I just cannot see the good in people anymore and if I think I should try, then I think I will be taken advantage of somehow.
I almost forgot. When I first started, people would suggest Metta (loving-kindness) as an antidote to anger. I had to laugh when that was brought up
At that point in my study, simple Buddhist morality was sometimes a challenge. There wasn't a Sangha anywhere near, much less a teacher. I wouldn't have trusted a teacher anyway, due to a number of past experiences I was still carrying around.
It wasn't long though until some things began to sink in.
Everyone is just trying to be happy in their own way. I could wish them well in that, so long as they weren't trying to rip me. And no one has ever said that I'd just have to stand still and let someone abuse me.
I heard the Dalai Lama say that his religion is kindness - I could work at simply being kind, doing no harm, etc.
As I began to understand some of these things, Metta meditation began to make more sense.
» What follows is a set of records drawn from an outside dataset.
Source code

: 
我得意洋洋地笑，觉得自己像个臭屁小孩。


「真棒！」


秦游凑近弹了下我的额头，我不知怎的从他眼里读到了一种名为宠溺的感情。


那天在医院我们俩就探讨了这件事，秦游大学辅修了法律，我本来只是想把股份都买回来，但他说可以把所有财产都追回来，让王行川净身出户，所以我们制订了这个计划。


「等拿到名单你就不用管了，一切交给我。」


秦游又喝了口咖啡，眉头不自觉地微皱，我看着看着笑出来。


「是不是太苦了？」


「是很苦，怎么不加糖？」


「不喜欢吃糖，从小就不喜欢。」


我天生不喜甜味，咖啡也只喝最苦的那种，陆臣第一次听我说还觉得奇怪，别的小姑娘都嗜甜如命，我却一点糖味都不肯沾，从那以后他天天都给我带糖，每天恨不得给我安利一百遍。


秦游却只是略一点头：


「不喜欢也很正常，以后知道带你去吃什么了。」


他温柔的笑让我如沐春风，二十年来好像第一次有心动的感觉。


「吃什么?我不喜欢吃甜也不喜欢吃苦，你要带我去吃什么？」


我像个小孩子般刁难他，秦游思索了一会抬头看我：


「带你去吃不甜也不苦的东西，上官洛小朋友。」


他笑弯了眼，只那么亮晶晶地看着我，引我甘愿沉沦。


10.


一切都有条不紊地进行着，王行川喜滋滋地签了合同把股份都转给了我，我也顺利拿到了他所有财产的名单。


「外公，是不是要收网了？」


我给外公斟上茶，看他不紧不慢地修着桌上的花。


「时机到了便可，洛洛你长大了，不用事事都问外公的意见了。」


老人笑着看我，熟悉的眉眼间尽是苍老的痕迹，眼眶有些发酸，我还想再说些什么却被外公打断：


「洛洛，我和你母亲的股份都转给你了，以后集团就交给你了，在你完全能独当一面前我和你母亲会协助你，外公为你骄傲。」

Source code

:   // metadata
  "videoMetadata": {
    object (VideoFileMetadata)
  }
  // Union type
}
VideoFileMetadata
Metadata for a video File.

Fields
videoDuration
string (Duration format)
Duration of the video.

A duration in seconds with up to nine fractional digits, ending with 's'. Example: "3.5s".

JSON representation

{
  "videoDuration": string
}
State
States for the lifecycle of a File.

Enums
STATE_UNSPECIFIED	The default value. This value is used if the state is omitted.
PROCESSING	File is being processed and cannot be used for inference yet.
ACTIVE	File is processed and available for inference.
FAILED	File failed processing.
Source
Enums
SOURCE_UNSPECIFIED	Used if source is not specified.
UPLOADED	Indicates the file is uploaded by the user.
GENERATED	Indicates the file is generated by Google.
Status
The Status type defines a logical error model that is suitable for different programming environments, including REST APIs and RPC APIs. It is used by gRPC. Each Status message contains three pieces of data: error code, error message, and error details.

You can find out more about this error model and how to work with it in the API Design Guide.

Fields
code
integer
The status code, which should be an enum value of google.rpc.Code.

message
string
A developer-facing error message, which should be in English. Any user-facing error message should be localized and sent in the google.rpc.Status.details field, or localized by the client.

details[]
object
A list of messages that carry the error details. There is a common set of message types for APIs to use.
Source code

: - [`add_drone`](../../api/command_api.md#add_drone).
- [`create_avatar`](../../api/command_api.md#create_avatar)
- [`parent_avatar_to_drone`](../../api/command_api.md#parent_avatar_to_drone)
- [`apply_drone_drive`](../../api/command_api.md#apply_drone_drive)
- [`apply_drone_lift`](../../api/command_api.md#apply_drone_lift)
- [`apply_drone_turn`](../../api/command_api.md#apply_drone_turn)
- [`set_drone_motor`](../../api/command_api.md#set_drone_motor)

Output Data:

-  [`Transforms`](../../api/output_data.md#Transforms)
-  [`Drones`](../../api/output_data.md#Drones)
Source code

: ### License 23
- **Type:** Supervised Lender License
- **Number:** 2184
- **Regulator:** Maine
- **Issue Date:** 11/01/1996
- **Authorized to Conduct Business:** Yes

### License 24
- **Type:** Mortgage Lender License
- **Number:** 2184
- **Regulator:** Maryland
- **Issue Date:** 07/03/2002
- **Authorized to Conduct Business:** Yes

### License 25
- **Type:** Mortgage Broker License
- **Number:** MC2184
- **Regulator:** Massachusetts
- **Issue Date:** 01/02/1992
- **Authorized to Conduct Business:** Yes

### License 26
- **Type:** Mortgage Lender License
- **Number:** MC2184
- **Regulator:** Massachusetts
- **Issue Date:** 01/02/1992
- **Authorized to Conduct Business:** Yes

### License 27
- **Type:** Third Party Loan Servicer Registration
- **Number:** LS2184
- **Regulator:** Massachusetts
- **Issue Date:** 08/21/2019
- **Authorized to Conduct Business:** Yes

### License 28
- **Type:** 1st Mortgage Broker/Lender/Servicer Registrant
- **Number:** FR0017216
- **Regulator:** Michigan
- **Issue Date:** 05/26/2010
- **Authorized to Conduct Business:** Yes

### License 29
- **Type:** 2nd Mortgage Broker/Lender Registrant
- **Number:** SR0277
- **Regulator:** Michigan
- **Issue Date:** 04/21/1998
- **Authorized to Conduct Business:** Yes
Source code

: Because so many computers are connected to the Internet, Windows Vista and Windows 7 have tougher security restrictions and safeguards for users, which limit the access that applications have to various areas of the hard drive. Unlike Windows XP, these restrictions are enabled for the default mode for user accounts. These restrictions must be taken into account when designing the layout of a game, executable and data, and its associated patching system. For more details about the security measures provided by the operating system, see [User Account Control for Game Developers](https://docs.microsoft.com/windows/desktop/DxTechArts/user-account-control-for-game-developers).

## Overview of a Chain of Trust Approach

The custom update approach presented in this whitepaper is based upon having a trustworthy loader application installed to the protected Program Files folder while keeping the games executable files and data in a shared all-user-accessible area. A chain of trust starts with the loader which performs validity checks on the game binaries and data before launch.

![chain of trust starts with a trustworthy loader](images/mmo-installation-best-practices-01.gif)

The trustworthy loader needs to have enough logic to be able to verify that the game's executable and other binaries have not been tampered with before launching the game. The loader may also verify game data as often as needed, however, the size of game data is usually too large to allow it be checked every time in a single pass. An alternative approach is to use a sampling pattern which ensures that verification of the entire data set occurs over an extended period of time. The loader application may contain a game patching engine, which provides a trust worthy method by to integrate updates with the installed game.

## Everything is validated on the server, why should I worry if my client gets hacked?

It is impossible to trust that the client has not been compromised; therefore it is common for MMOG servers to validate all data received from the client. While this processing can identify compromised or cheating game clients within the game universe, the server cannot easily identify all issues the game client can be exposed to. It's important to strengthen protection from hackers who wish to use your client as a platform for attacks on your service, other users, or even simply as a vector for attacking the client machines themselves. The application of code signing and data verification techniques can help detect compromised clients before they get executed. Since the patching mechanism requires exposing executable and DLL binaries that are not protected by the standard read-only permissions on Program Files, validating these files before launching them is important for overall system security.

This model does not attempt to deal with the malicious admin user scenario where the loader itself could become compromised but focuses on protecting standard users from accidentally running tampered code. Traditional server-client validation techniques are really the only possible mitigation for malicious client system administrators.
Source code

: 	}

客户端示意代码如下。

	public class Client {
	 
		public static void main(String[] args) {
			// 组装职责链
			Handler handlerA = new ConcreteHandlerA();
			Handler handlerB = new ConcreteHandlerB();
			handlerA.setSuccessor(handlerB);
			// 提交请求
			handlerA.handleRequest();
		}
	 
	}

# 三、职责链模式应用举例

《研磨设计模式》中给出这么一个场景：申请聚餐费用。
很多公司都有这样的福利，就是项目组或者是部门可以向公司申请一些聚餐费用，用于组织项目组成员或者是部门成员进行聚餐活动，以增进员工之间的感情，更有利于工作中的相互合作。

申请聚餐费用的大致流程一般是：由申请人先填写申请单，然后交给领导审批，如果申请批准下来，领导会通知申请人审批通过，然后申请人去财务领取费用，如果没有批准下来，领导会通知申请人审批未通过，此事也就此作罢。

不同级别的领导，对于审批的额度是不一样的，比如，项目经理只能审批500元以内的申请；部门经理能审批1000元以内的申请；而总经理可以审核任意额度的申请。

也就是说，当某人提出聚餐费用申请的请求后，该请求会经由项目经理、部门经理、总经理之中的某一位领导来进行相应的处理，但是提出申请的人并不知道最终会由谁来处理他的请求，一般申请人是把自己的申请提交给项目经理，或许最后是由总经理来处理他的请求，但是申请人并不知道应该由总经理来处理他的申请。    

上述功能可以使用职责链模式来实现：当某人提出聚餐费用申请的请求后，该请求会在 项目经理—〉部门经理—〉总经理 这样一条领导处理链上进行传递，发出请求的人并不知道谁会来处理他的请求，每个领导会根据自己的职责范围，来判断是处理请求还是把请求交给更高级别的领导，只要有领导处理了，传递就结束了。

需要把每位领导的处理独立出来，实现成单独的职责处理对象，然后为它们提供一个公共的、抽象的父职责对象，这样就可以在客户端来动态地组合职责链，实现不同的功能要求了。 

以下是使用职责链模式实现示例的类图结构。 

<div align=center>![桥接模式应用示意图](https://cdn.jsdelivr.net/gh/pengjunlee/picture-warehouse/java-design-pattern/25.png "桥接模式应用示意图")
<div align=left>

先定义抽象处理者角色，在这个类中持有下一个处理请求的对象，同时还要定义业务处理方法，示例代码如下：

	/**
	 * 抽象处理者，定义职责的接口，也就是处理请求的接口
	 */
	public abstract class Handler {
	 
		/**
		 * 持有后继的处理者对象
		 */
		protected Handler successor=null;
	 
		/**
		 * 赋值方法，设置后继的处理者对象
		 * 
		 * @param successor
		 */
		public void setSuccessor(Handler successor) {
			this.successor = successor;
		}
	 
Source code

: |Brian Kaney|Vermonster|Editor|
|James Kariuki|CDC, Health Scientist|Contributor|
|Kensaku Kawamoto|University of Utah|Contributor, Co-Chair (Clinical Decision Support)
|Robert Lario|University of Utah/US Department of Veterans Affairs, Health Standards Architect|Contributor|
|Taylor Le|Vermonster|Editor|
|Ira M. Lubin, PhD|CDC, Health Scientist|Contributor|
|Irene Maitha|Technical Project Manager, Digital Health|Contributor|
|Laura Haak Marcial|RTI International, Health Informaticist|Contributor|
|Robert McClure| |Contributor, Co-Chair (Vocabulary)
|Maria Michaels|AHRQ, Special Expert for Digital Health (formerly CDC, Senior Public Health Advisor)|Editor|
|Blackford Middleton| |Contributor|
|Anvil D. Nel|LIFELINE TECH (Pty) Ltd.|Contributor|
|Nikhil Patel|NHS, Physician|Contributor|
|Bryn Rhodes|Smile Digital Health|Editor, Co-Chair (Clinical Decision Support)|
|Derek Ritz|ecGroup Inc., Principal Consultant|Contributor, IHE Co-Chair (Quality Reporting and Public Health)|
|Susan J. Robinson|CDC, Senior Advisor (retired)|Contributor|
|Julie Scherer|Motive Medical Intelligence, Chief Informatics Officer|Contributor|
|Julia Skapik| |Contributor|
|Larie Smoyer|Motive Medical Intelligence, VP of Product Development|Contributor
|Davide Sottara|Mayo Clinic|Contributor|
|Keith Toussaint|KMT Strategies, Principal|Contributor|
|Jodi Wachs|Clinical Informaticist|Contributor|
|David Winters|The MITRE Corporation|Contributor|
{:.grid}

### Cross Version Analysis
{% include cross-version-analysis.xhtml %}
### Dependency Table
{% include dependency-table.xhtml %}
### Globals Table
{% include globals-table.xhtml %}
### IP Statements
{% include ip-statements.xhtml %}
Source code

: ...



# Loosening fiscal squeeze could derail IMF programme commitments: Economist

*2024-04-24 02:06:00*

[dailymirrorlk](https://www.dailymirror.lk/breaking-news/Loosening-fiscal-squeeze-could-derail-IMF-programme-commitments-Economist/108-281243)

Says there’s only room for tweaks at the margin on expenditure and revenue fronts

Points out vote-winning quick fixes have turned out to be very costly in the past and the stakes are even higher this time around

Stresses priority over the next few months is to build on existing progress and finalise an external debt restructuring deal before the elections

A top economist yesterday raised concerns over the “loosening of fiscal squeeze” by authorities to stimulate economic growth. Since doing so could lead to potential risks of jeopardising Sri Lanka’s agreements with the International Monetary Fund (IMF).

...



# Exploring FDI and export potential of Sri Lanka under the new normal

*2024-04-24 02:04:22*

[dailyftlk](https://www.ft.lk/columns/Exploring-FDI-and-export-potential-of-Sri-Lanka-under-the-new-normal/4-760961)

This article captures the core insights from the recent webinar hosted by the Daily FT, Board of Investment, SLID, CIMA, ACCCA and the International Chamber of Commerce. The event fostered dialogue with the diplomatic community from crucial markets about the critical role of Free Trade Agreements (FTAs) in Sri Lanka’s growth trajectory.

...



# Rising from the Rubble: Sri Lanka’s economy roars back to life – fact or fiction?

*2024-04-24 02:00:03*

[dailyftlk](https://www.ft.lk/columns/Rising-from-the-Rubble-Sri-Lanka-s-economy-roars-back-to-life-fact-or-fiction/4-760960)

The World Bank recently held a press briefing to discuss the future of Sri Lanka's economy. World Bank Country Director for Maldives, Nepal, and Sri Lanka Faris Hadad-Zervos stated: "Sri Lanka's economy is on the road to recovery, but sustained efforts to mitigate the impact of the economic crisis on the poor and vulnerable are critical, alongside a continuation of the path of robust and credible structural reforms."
Because I had suffered, I felt more compassion for people who are still suffering. I appreciated kindness from others, so I understood how sharing my kindness was possible. Joy for others wasn't hard either. Greeting each and every thing equally, equanimity, is a work in progress
As I experienced some cessation of suffering, I began to really believe more of what I encountered in the Dhamma.
Over time, and with practice (the crucial point), I no longer automatically
saw everyone as some kind of potential threat until proven otherwise. It isn't gone, just watered down a lot. I also learned that I couldn't lose anything that was empty. If someone called me a %#@#$$, what did I lose or gain? If I looked at "I, me, mine," with that same view of emptiness, did "MY reputation" suffer? Did "MY self esteem" take a nose dive? How dare they interfere with MY view or MY schedule? Don't they know that "I" come first? When I encountered Buddhism, that all began to change....I don't come first anymore, by choice. "I/ME/MY" are no longer the measure of all things.
I'm not good at this yet, mind you. For me, progress goes from the most gross experiences, bit by bit, to more subtle levels. In time, maybe I'll get to the bottom, but I truthfully don't have that much time left.
BTW, if it's relationships with women that are highest on your list, maybe the Brahma Viharas are a good shopping list?? Looking for ladies that are loving-kind, compassionate, joyful for others and meet the world with equanimity, may seem hard to find. But you don't find what you don't look for. Other suggestions above about counseling help with those relationships appear to be good ones, too, IMHO
Please remember that I have nothing to teach - these are just my experiences and your milage may vary. I share in hopes that others may find something useful, and that they will share too.